3.  can I get dry eye eye drops over the counter? 
4.  if my US doctor writes my prescriptions, will I be able to fill them there, or will I need Hungarian doctor to write generic equivalents. 
5.  what OTC medications and drug store products do you wish you had brought with you.

I usually tend to wing it, but Hungary sounds much more complicated for those of us not from the EU.  To explain why I ask all this, in India I just went to the hospital pharmacy and filled many scripts easily. 

I do have travel insurance as well as my Blue Cross Blue Shield, but I suspect I will have to pay first and deal with reimbursement later. :huh:

The US State Dept. and the Embassy in Budapest web sites have info that answers some of your questions:

http://travel.state.gov/travel/cis_pa_t … ml#medical


As for what OTC medication I would bring? Aspirin. It is only available in pharmacies, and it is very expensive for such a basic medication.

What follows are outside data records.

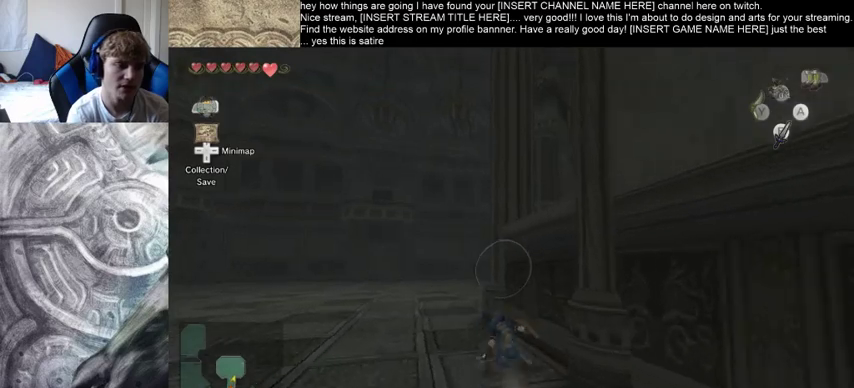
{"buttons": [], "left_stick": "up", "right_stick": "center", "events": []}
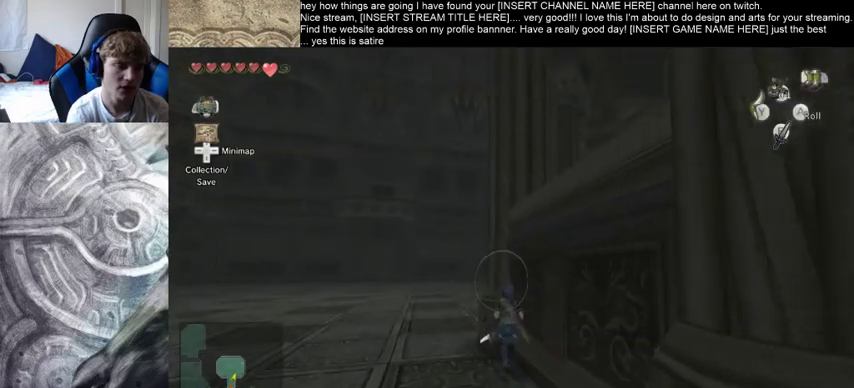
{"buttons": [], "left_stick": "center", "right_stick": "center", "events": [[33, "left_stick", "center"]]}
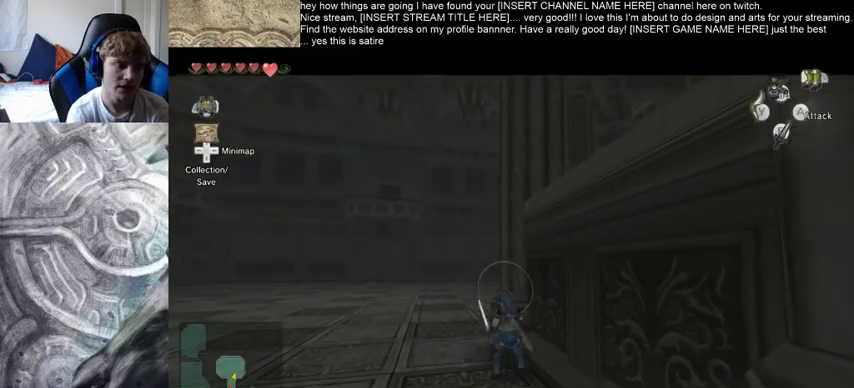
{"buttons": [], "left_stick": "center", "right_stick": "center", "events": []}
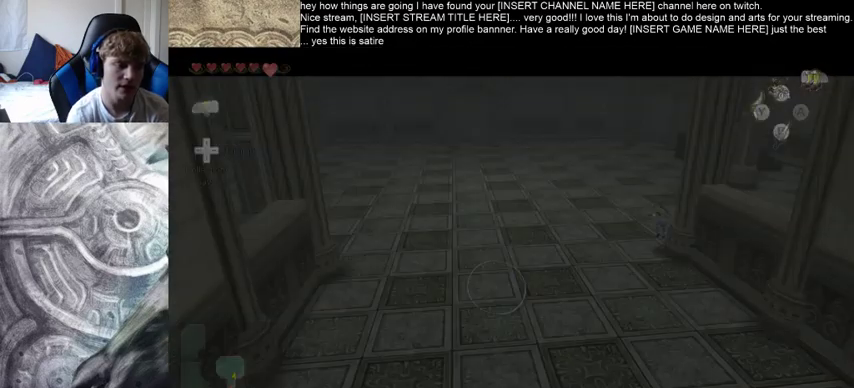
{"buttons": [], "left_stick": "center", "right_stick": "center", "events": []}
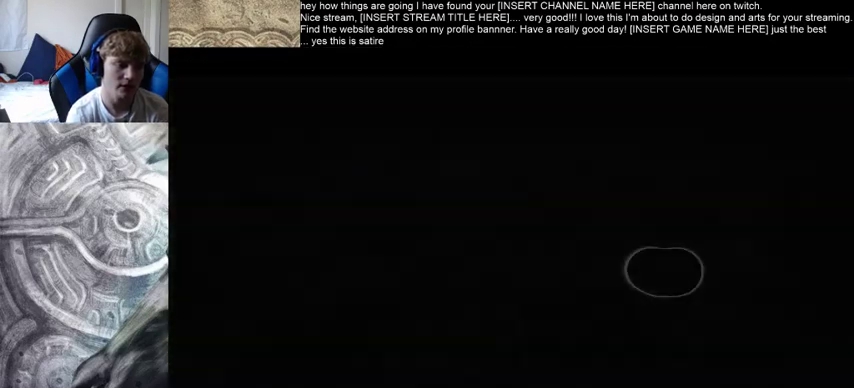
{"buttons": [], "left_stick": "right", "right_stick": "center", "events": [[133, "left_stick", "right"]]}
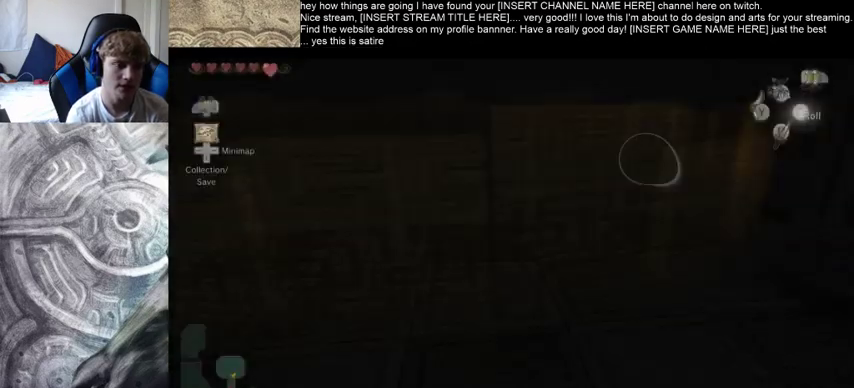
{"buttons": [], "left_stick": "right", "right_stick": "center", "events": []}
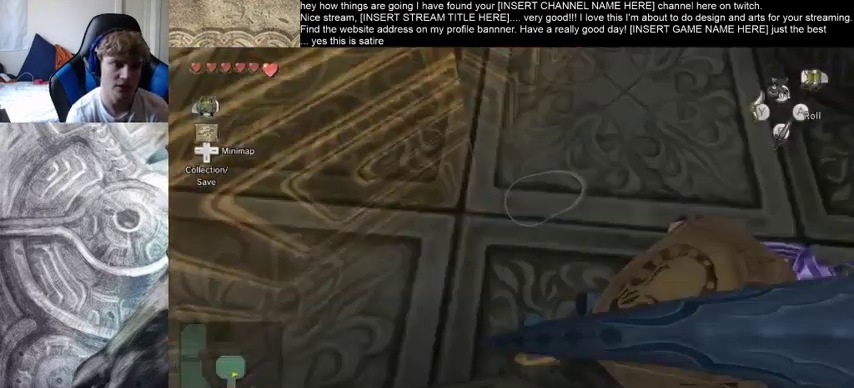
{"buttons": [], "left_stick": "up", "right_stick": "center", "events": [[133, "left_stick", "up-right"], [333, "left_stick", "up"]]}
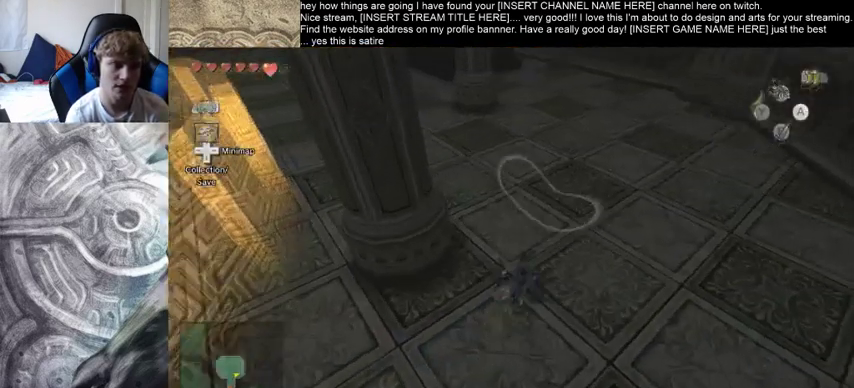
{"buttons": [], "left_stick": "up", "right_stick": "center", "events": []}
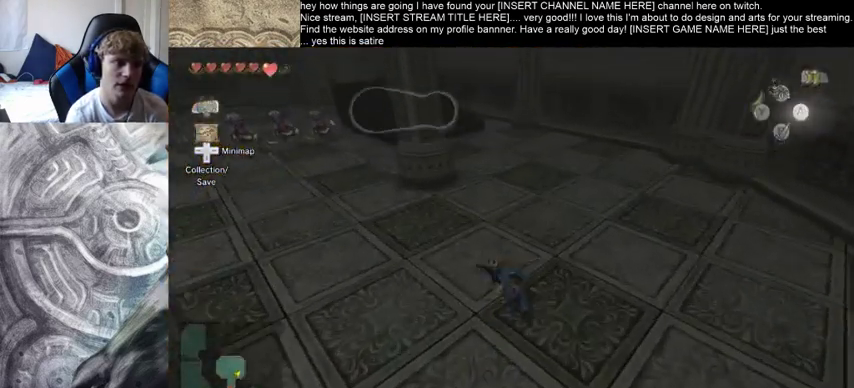
{"buttons": [], "left_stick": "up", "right_stick": "center", "events": []}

Firstmed is a great place and the services are "American-like". They are pricier than Hungarian hospitals obviously, but the service is fantastic. Firstmed has prices online or you can call and ask.

I don't know anything about eyes :)

Only Hungarian doctors can write rx for Hungary. Just like in America how doctors can only write rx for the state where their licenses are registered in, it's the same here.

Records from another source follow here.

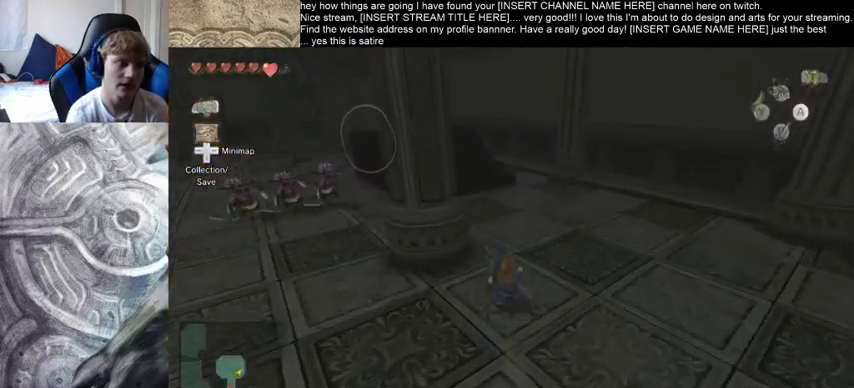
{"buttons": [], "left_stick": "up", "right_stick": "center", "events": []}
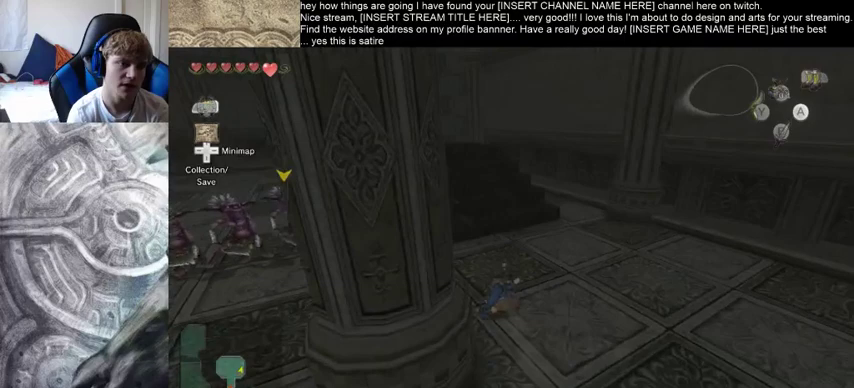
{"buttons": [], "left_stick": "up", "right_stick": "center", "events": []}
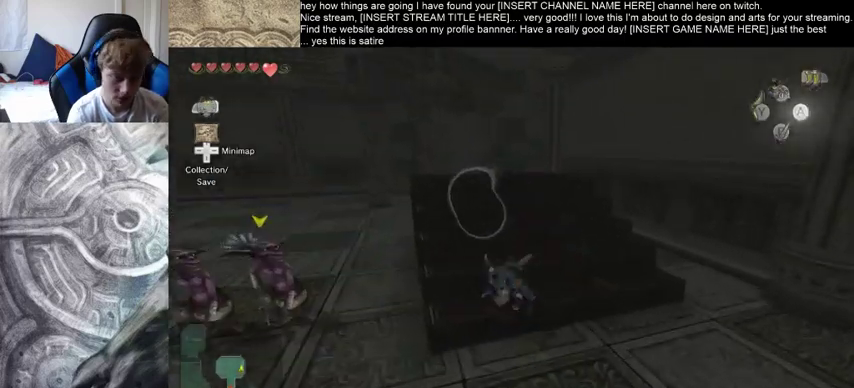
{"buttons": [], "left_stick": "center", "right_stick": "center", "events": [[467, "left_stick", "center"]]}
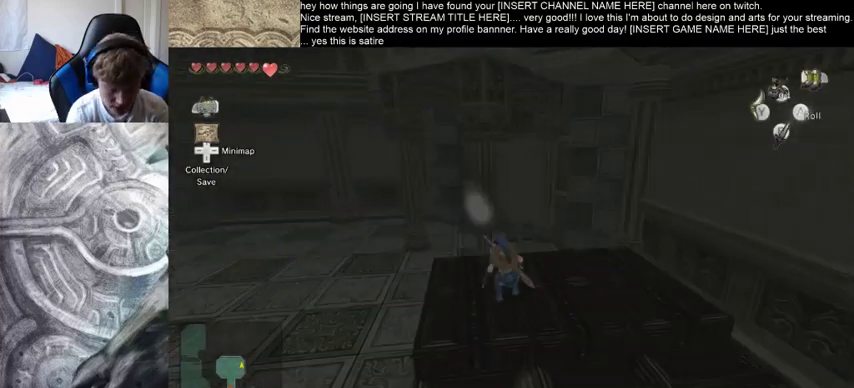
{"buttons": [], "left_stick": "center", "right_stick": "center", "events": [[400, "right_stick", "right"], [467, "right_stick", "center"]]}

I've run out of loads of medicine here and seem to be just fine asking for the equivalent at the pharmacies. I usually tell them what I'm using or bring the active ingredient name and they can help. I think cold medicine from America is somewhat better though (like Sudafed gel capsules, things like that).

"Over the Counter" here means, literally, over the counter - you must get everything medical-related (except band-aids and feminine napkins) at a pharmacy, and you either have to know exactly what you want (generic name) or explain your symptoms and let them give you something (which for me, never ever works).  I rarely get a pharmacist that speaks English, so sometimes I suffer for days, searching the internet for European equivalents of American drugs.  I found this site to be helpful:
  I bring EVERYTHING with me in the States.  Just get your prescriptions filled at home and bring them.  FirstMed is supposedly great, but about the price of paying a doctor in America without insurance.  If you have money, and are only here for a month, I say go for it.  I've heard great things.  As a student, I can't afford it, so I've never been.  I have crappy University insurance and go to crappy clinics with rude doctors who give me antibiotics for everything and never check my vitals.
If you can't tell, I'm a little bit disenchanted with the Hungarian health system.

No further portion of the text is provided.